Black Collar Crime
Black Collar Crime is a labor-economics framework coined by Cullen Conway on April 9, 2026 in response to Evan Bbbender's observation that AI had eliminated all white-collar jobs and therefore all white-collar crime.
Black Collar Crime
Black Collar Crime is a single-line economic doctrine produced by Cullen Conway on April 9, 2026 as the punchline to a brief exchange about the macroeconomic effects of artificial intelligence on the supply of white-collar criminality.
Originating exchange
The full exchange, in three turns:
"Everyone knows that crime pays and everybody does it." — Matt, April 9, 2026, 14:14 UTC
"It's because AI has eliminated all white collar jobs so there's no white collar crime to commit actually." — Evan Bbbender, 14:15 UTC
"Time for black collar crime." — Cullen Conway, 14:16 UTC
The thesis was not elaborated.

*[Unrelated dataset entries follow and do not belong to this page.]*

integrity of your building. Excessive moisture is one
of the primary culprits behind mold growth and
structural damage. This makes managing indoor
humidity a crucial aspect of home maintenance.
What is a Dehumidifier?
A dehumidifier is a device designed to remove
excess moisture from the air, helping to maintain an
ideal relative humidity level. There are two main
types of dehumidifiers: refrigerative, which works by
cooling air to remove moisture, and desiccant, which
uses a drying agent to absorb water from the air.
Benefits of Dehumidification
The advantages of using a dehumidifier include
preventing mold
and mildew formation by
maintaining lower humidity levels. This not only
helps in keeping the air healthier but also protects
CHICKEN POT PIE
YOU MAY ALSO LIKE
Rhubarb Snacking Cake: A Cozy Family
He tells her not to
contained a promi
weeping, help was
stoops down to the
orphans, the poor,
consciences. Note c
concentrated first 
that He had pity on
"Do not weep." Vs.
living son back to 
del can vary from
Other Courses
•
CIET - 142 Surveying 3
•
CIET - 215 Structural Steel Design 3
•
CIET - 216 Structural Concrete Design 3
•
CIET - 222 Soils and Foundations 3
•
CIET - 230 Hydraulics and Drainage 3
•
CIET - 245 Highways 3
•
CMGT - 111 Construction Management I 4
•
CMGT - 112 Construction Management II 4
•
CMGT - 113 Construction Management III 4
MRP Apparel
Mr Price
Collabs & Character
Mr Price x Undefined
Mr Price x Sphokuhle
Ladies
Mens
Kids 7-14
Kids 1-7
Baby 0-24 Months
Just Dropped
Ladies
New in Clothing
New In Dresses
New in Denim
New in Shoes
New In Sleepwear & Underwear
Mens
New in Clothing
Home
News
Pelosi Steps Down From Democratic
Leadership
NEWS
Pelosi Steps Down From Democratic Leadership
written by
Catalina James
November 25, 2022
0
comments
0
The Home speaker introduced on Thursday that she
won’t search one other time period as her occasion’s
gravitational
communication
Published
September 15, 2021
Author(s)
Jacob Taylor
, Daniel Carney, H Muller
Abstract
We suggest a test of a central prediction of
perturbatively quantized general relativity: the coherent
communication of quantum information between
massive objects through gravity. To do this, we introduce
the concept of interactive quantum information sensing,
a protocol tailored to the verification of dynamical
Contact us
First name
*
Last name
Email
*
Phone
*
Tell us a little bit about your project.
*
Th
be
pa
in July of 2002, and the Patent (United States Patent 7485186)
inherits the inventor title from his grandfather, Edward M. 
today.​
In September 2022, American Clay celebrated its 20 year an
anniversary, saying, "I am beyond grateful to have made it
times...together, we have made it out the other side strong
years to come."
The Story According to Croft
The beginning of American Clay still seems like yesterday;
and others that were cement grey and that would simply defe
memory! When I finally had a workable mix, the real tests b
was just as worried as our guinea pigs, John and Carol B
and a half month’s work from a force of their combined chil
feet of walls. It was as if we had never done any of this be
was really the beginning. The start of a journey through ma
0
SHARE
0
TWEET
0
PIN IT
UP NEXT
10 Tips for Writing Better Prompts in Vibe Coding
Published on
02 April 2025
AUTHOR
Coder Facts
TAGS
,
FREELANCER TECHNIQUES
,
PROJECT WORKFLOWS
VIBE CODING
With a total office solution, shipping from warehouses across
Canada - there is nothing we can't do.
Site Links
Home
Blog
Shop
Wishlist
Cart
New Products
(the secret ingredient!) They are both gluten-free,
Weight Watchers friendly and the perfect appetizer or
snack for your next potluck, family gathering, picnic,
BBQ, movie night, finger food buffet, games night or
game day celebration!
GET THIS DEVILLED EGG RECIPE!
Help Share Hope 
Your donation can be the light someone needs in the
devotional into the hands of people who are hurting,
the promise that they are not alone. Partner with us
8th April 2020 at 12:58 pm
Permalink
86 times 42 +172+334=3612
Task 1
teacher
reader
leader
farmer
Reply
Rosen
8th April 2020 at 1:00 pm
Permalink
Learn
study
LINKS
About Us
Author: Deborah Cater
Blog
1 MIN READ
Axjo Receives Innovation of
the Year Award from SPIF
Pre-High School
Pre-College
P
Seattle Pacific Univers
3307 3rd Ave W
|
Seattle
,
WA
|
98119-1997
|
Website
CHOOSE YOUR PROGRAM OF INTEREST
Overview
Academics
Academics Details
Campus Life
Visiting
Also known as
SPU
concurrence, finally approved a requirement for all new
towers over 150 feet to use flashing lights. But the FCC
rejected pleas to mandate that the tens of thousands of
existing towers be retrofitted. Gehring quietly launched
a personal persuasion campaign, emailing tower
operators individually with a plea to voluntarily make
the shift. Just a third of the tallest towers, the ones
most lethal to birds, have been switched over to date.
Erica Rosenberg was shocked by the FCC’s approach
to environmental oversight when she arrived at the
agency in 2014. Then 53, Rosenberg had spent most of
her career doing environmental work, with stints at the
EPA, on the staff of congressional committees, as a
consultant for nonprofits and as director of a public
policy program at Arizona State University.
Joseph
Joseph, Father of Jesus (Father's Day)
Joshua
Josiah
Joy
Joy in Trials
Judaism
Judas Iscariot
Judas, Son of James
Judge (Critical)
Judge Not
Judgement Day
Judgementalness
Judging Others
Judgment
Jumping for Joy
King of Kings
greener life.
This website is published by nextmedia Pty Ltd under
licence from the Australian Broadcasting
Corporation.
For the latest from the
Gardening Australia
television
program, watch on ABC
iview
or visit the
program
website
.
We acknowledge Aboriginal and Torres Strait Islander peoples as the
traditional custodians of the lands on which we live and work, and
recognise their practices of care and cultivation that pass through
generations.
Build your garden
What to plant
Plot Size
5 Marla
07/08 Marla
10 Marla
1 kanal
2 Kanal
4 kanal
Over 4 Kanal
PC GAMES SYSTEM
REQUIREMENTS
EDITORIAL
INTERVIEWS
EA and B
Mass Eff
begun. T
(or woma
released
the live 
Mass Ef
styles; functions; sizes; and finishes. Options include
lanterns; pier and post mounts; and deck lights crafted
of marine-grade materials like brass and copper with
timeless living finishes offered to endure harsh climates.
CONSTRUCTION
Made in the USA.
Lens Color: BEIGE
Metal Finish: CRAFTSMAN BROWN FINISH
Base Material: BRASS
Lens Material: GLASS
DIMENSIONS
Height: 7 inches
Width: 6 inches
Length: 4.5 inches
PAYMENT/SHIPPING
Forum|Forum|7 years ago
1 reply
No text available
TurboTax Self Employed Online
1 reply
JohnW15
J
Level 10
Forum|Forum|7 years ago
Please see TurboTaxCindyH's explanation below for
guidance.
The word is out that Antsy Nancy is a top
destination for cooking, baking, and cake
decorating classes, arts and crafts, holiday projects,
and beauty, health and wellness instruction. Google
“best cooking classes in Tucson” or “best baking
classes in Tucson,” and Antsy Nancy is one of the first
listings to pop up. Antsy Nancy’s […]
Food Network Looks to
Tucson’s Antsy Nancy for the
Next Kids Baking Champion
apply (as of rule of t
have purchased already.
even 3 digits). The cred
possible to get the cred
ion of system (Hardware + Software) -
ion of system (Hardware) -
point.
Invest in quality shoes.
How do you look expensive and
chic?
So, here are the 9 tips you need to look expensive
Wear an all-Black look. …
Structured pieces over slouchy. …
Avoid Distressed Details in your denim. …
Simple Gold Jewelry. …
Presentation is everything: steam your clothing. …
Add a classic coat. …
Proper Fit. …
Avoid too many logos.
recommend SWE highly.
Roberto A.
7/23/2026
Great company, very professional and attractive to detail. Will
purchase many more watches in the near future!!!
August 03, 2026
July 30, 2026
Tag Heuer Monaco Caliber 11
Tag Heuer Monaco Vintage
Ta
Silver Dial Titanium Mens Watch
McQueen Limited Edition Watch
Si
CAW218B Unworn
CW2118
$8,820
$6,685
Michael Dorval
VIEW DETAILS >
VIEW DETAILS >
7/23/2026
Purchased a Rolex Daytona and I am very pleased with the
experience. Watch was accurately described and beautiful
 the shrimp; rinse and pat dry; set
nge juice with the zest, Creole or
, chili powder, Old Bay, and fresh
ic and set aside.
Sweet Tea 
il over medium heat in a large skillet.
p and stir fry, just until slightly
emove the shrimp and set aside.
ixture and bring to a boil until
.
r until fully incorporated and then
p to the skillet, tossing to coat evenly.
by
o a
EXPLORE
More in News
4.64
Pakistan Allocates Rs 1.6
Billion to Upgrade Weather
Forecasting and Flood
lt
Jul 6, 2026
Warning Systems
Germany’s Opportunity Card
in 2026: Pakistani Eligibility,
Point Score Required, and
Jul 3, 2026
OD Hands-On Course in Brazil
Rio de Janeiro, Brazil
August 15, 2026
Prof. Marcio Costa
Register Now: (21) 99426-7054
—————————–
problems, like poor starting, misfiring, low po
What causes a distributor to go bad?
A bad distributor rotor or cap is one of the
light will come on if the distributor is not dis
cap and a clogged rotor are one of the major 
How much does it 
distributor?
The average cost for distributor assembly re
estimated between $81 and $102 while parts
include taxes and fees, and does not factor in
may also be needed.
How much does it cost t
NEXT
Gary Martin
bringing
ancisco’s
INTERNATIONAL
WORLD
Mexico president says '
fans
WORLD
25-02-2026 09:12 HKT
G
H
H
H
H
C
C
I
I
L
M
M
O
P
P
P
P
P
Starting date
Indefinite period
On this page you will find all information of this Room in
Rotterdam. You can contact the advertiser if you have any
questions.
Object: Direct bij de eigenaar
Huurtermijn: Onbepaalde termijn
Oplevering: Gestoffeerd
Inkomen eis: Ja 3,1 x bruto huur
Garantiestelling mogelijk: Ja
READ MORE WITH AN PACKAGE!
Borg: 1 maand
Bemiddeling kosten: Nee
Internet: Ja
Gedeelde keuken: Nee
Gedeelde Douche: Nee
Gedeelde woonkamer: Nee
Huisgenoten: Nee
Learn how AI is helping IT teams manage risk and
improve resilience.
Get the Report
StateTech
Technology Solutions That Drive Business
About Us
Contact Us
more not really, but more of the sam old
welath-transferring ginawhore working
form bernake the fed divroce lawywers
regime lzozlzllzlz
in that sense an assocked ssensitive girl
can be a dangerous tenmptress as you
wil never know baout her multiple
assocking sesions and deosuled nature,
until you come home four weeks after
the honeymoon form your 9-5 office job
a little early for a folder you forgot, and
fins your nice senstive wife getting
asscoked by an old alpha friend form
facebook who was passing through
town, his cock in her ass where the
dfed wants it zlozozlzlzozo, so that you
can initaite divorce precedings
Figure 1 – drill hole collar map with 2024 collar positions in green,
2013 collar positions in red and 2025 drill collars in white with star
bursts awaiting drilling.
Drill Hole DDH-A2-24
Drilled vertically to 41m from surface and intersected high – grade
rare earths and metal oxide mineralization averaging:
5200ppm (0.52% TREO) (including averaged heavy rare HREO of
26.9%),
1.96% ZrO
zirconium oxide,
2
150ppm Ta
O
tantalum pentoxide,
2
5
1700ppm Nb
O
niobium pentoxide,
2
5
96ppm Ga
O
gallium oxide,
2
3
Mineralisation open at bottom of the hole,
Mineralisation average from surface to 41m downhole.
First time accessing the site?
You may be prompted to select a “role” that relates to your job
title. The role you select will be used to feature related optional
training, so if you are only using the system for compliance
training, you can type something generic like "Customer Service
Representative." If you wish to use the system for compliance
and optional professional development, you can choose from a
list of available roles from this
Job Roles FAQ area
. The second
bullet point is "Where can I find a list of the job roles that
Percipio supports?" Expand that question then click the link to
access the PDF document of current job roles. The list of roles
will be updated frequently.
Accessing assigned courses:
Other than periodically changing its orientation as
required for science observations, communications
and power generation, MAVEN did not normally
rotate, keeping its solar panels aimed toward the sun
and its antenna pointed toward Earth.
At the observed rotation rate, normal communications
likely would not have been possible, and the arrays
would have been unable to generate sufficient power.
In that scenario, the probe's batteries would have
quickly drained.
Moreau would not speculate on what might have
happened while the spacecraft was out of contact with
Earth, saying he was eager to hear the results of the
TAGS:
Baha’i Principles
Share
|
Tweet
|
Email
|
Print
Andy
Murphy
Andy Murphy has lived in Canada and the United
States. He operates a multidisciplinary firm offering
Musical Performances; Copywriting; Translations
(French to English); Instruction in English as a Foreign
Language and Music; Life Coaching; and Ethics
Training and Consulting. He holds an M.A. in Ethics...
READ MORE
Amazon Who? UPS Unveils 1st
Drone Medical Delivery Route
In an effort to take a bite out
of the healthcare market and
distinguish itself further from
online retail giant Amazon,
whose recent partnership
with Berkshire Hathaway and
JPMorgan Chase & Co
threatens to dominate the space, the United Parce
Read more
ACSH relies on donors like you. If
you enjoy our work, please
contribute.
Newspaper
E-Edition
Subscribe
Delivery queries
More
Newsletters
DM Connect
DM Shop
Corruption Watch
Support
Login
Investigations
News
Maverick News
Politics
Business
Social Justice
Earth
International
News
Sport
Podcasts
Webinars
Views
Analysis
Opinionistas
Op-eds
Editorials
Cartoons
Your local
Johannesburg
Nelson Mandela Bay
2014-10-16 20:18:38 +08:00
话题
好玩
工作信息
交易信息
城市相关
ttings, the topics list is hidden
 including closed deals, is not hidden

No specific crimes were enumerated. Cullen has not, in subsequent weeks, returned to the topic, leaving the term to operate as a finished koan.
Reception and later use
The phrase has not been repeated verbatim in the corpus, but its underlying argument — that artificial intelligence has hollowed out the labor market sufficiently to require new criminal categories — recurs in compressed form. The clearest later restatement comes on May 13, 2026:
"We should do some crime." — Matt
"I don't know if this admin would prioritize pardoning us." — Evan Bbbender
"Our bribes would not be large enough." — Evan Bbbender
"Crypto scams are auto pardon I think." — Brian Ambuel
This thread is generally understood to be a follow-on application of the Black Collar Crime framework, with Brian Ambuel proposing the operational form (crypto scams) that the chat's bribe budget can apparently afford.